Health concerns raised in the UAE as heart related problems increase in expat population

by Ray Clancy on February 11, 2011

Increasing heart problems in expats in UAE

The amount of heart related problems and high blood pressure is set to increase in the United Arab Emirates with much of the health problems among the expat population, it is claimed.

The mortality rate among men in the area could increase by as much as 174% in the next decade, doctors are warning.

Figures from the Prospective Urban Rural Epidemiology (PURE) study, a worldwide epidemiological study that also included 1,505 participants from the UAE, show that almost 50% of people with these kinds of health problems are never detected.

And among those receiving treatment only 38% had lowered their blood pressure to normal levels and the rest remained with high levels despite treatment.

According to Dr Afzal Hussain Yousuf Ali, consultant cardiologist at the Dubai Heart Centre, Dubai Hospital, the numbers are even worse for expats living in the country.

‘Almost 80% of the patients who come with heart related illnesses are from the Indian subcontinent,’ he said.

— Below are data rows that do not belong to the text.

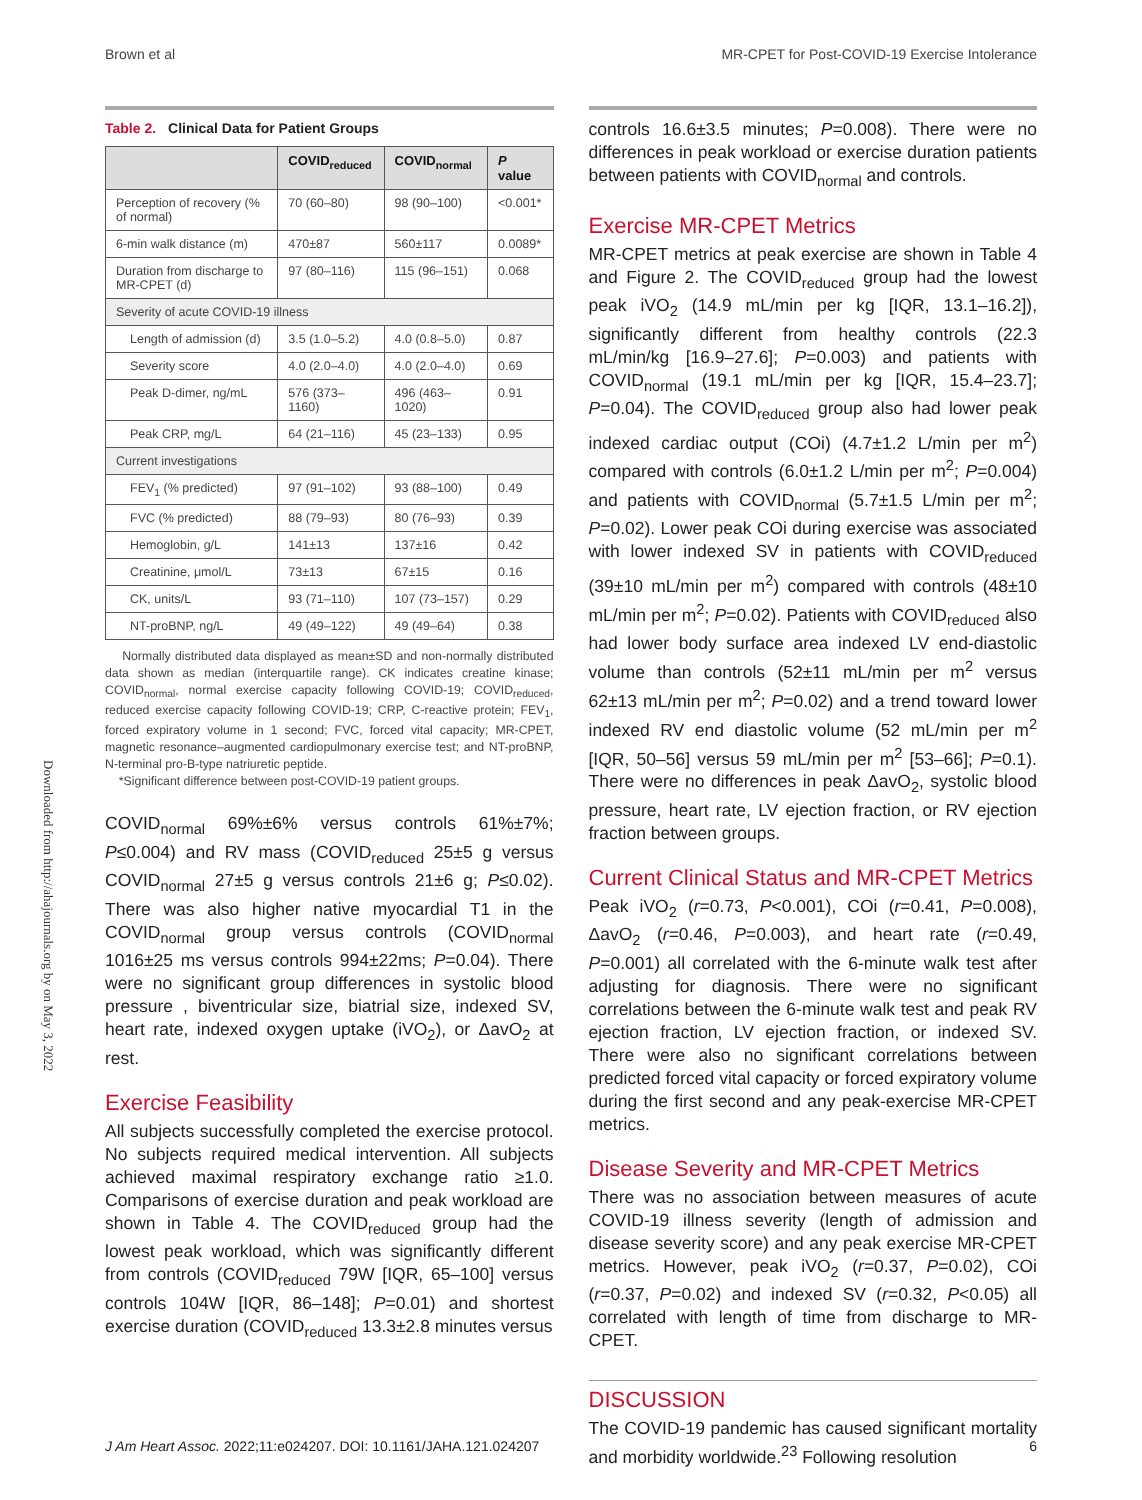Brown et al MR-CPET for Post-COVID-19 Exercise Intolerance
Downloaded from http://ahajournals.org by on May 3, 2022
Table 2. Clinical Data for Patient Groups
| | COVID<sub>reduced</sub> | COVID<sub>normal</sub> | P value |
| --- | --- | --- | --- |
| Perception of recovery (% of normal) | 70 (60–80) | 98 (90–100) | <0.001* |
| 6-min walk distance (m) | 470±87 | 560±117 | 0.0089* |
| Duration from discharge to MR-CPET (d) | 97 (80–116) | 115 (96–151) | 0.068 |
| Severity of acute COVID-19 illness | | | |
| Length of admission (d) | 3.5 (1.0–5.2) | 4.0 (0.8–5.0) | 0.87 |
| Severity score | 4.0 (2.0–4.0) | 4.0 (2.0–4.0) | 0.69 |
| Peak D-dimer, ng/mL | 576 (373–1160) | 496 (463–1020) | 0.91 |
| Peak CRP, mg/L | 64 (21–116) | 45 (23–133) | 0.95 |
| Current investigations | | | |
| FEV<sub>1</sub> (% predicted) | 97 (91–102) | 93 (88–100) | 0.49 |
| FVC (% predicted) | 88 (79–93) | 80 (76–93) | 0.39 |
| Hemoglobin, g/L | 141±13 | 137±16 | 0.42 |
| Creatinine, μmol/L | 73±13 | 67±15 | 0.16 |
| CK, units/L | 93 (71–110) | 107 (73–157) | 0.29 |
| NT-proBNP, ng/L | 49 (49–122) | 49 (49–64) | 0.38 |
Normally distributed data displayed as mean±SD and non-normally distributed data shown as median (interquartile range). CK indicates creatine kinase; COVID<sub>normal</sub>, normal exercise capacity following COVID-19; COVID<sub>reduced</sub>, reduced exercise capacity following COVID-19; CRP, C-reactive protein; FEV<sub>1</sub>, forced expiratory volume in 1 second; FVC, forced vital capacity; MR-CPET, magnetic resonance–augmented cardiopulmonary exercise test; and NT-proBNP, N-terminal pro-B-type natriuretic peptide.
*Significant difference between post-COVID-19 patient groups.
COVID<sub>normal</sub> 69%±6% versus controls 61%±7%; P≤0.004) and RV mass (COVID<sub>reduced</sub> 25±5 g versus COVID<sub>normal</sub> 27±5 g versus controls 21±6 g; P≤0.02). There was also higher native myocardial T1 in the COVID<sub>normal</sub> group versus controls (COVID<sub>normal</sub> 1016±25 ms versus controls 994±22ms; P=0.04). There were no significant group differences in systolic blood pressure , biventricular size, biatrial size, indexed SV, heart rate, indexed oxygen uptake (iVO<sub>2</sub>), or ΔavO<sub>2</sub> at rest.
Exercise Feasibility
All subjects successfully completed the exercise protocol. No subjects required medical intervention. All subjects achieved maximal respiratory exchange ratio ≥1.0. Comparisons of exercise duration and peak workload are shown in Table 4. The COVID<sub>reduced</sub> group had the lowest peak workload, which was significantly different from controls (COVID<sub>reduced</sub> 79W [IQR, 65–100] versus controls 104W [IQR, 86–148]; P=0.01) and shortest exercise duration (COVID<sub>reduced</sub> 13.3±2.8 minutes versus
controls 16.6±3.5 minutes; P=0.008). There were no differences in peak workload or exercise duration patients between patients with COVID<sub>normal</sub> and controls.
Exercise MR-CPET Metrics
MR-CPET metrics at peak exercise are shown in Table 4 and Figure 2. The COVID<sub>reduced</sub> group had the lowest peak iVO<sub>2</sub> (14.9 mL/min per kg [IQR, 13.1–16.2]), significantly different from healthy controls (22.3 mL/min/kg [16.9–27.6]; P=0.003) and patients with COVID<sub>normal</sub> (19.1 mL/min per kg [IQR, 15.4–23.7]; P=0.04). The COVID<sub>reduced</sub> group also had lower peak indexed cardiac output (COi) (4.7±1.2 L/min per m<sup>2</sup>) compared with controls (6.0±1.2 L/min per m<sup>2</sup>; P=0.004) and patients with COVID<sub>normal</sub> (5.7±1.5 L/min per m<sup>2</sup>; P=0.02). Lower peak COi during exercise was associated with lower indexed SV in patients with COVID<sub>reduced</sub> (39±10 mL/min per m<sup>2</sup>) compared with controls (48±10 mL/min per m<sup>2</sup>; P=0.02). Patients with COVID<sub>reduced</sub> also had lower body surface area indexed LV end-diastolic volume than controls (52±11 mL/min per m<sup>2</sup> versus 62±13 mL/min per m<sup>2</sup>; P=0.02) and a trend toward lower indexed RV end diastolic volume (52 mL/min per m<sup>2</sup> [IQR, 50–56] versus 59 mL/min per m<sup>2</sup> [53–66]; P=0.1). There were no differences in peak ΔavO<sub>2</sub>, systolic blood pressure, heart rate, LV ejection fraction, or RV ejection fraction between groups.
Current Clinical Status and MR-CPET Metrics
Peak iVO<sub>2</sub> (r=0.73, P<0.001), COi (r=0.41, P=0.008), ΔavO<sub>2</sub> (r=0.46, P=0.003), and heart rate (r=0.49, P=0.001) all correlated with the 6-minute walk test after adjusting for diagnosis. There were no significant correlations between the 6-minute walk test and peak RV ejection fraction, LV ejection fraction, or indexed SV. There were also no significant correlations between predicted forced vital capacity or forced expiratory volume during the first second and any peak-exercise MR-CPET metrics.
Disease Severity and MR-CPET Metrics
There was no association between measures of acute COVID-19 illness severity (length of admission and disease severity score) and any peak exercise MR-CPET metrics. However, peak iVO<sub>2</sub> (r=0.37, P=0.02), COi (r=0.37, P=0.02) and indexed SV (r=0.32, P<0.05) all correlated with length of time from discharge to MR-CPET.
DISCUSSION
The COVID-19 pandemic has caused significant mortality and morbidity worldwide.<sup>23</sup> Following resolution
J Am Heart Assoc. 2022;11:e024207. DOI: 10.1161/JAHA.121.024207 6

Dr Azzan Bin Braik, consultant cardiologist at Rashid Hospital, revealed that the number of UAE nationals suffering from hypertension is higher than the world average. While the world average is 30% of the population, in the UAE it is 41%.

The warning confirms earlier concerns. In 2009, the UAE’s Ministry of Health had estimated that 36% of the population in the UAE suffered from hypertension and warned that the number of cases involving cardiovascular diseases would multiply three fold in the region by 2012.

According to the doctors the number of expat patients has increased during the last two years. ‘It could be an increase in the expat population in the UAE. But other factors such as work related stress, depression and financial losses could also be contributing to the problem,’ said Braik.

A national study is also underway to find out the extent of diabetes in the UAE being undertaken by the College of Medicine and Health Sciences at Sharjah University in partnership with the Baker Diabetes Institute of Australia.

{ 2 comments… read them below or add one }

ahhd February 14, 2011 at 4:03 am

very helpful

thankyou xoxo


Nafi September 26, 2011 at 8:10 pm

The statistics seems very true from our surrounding experiences.